Young turnip greens aren’t as bitter as mature leaves. You can grow any turnip variety if you want to grow turnips only for their greens. 

The most common turnip varieties are the standard and white turnips; however, if you’re growing your turnips from seeds, you can choose from the various varieties available. These include:

  • Gold Ball: This type of turnip has golden yellow skin and soft, yellow flesh. It can grow up to 5 inches in diameter. However, it’s best to harvest Gold Ball turnips (on Amazon) at 3 inches for maximum sweetness.
  • Purple Top White Globe: These turnips typically mature in 50 – 55 days and are 4 to 6 inches in diameter. They have delectable leaves and a purple top with a round, white-colored root.

    The spicy flavor of Purple Top turnips (on Amazon) tastes best in braises and stews. They should be stored in a cool and moist place.  
  • Just Right: Awarded for being the best hybrid turnip variety, Just Right (on Amazon) has been able to maintain its quality even at a large size. It has pure white roots and delicious greens and can grow to 6 inches in diameter.

    It’s extremely cold-tolerant and can be harvested in 60-70 days. It can be used in pickles, soups, and salads or eaten raw. This variety shouldn’t be planted as a spring crop as it tends to bolt early. 
  • Golden Globe: Golden Globe turnips (on Amazon) have tasty tops and roots with amber skin.
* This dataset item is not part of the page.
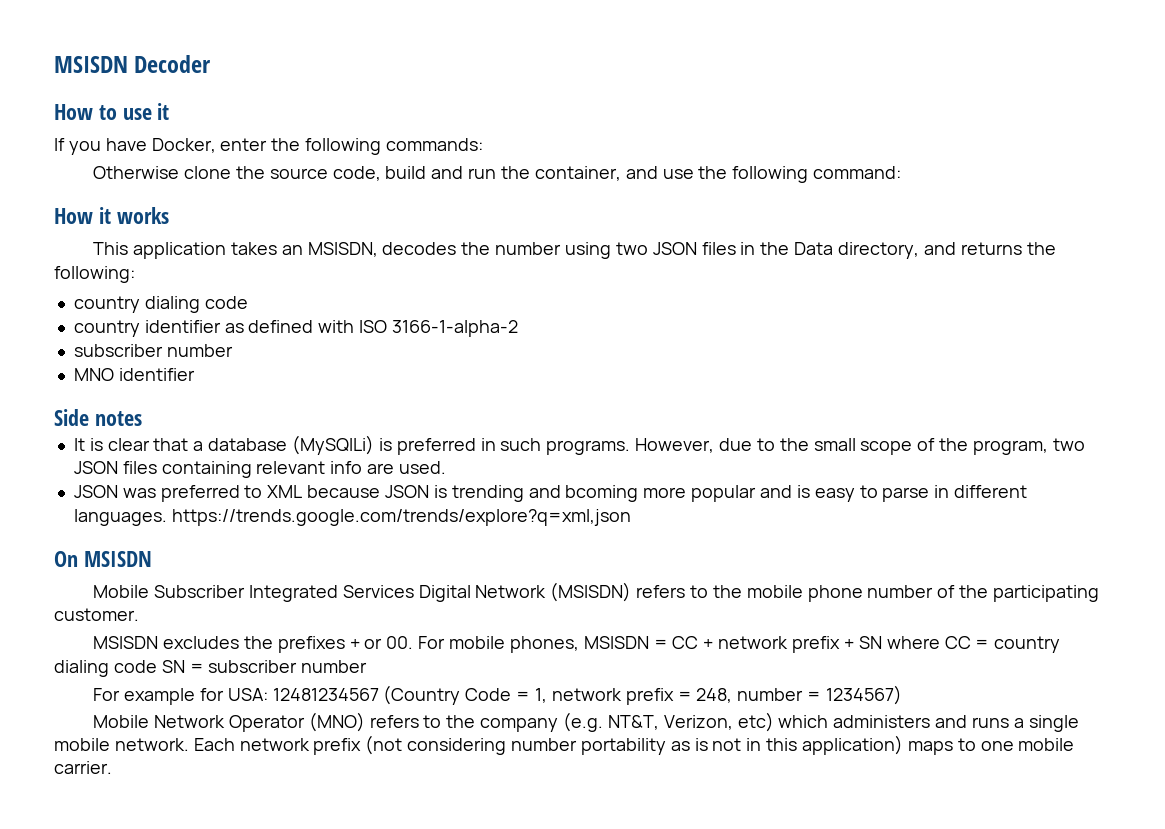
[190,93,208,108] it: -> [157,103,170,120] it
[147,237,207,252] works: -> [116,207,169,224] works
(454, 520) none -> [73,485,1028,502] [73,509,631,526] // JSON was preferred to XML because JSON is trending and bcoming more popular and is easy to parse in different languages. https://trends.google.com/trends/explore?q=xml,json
It has a sweet flesh that’s firm and crisp.
  • Scarlet Queen: If you want to add color to your salad while ensuring its freshness, then consider using Scarlet Queen turnips (on Amazon). these bright red turnips are flat in shape and need 40 to 45 days to mature. Their crispy and sweet flavor goes well with parsley, lemon, carrots, and honey. 

Harvesting and Storing Tips

Harvesting fresh japanese turnip vegetable

Harvesting greens when the turnips are small is best as the leaves taste best when they’re young and tender. Leaves can be cut once they’re 12 inches long.

Take care to cut the leaves at least 2 inches above the base to allow them to grow back and cut the outer leaves first. If you’re growing for roots then be sure to harvest just a few leaves at a time.  

After sowing, it takes the turnips 30 to 60 days to harvest. Young turnips are more tender and can be harvested after about 5 weeks. Turnips planted in fall should be harvested after a couple of light frosts as it gives them a sweeter taste.  

A light frost isn’t harmful to turnip roots or tops, but be sure to harvest your crop before the first hard freeze. Remember that freezing and thawing through the winter can damage the roots.   

How to Store Turnips

Turnip roots can be stored in a cool, dark place — like a root cellar — for up to 4 months. You can also store them in a refrigerator for 2 weeks. 

When storing the turnip roots in a refrigerator it’s best to use a perforated plastic bag (on Amazon) so that they don’t dry out. Also keeping them in a bag will prevent them from becoming moldy from too much moisture. 

When freezing turnip roots, cut them into ½-inch cubes before blanching them for 3 minutes. Immediately put them in cold water to cool down and drain. Pack them into airtight containers, and label them before freezing.   

If you live in a mild-winter region, you can leave your turnip crop in the garden and cover it with mulch for an extended harvest.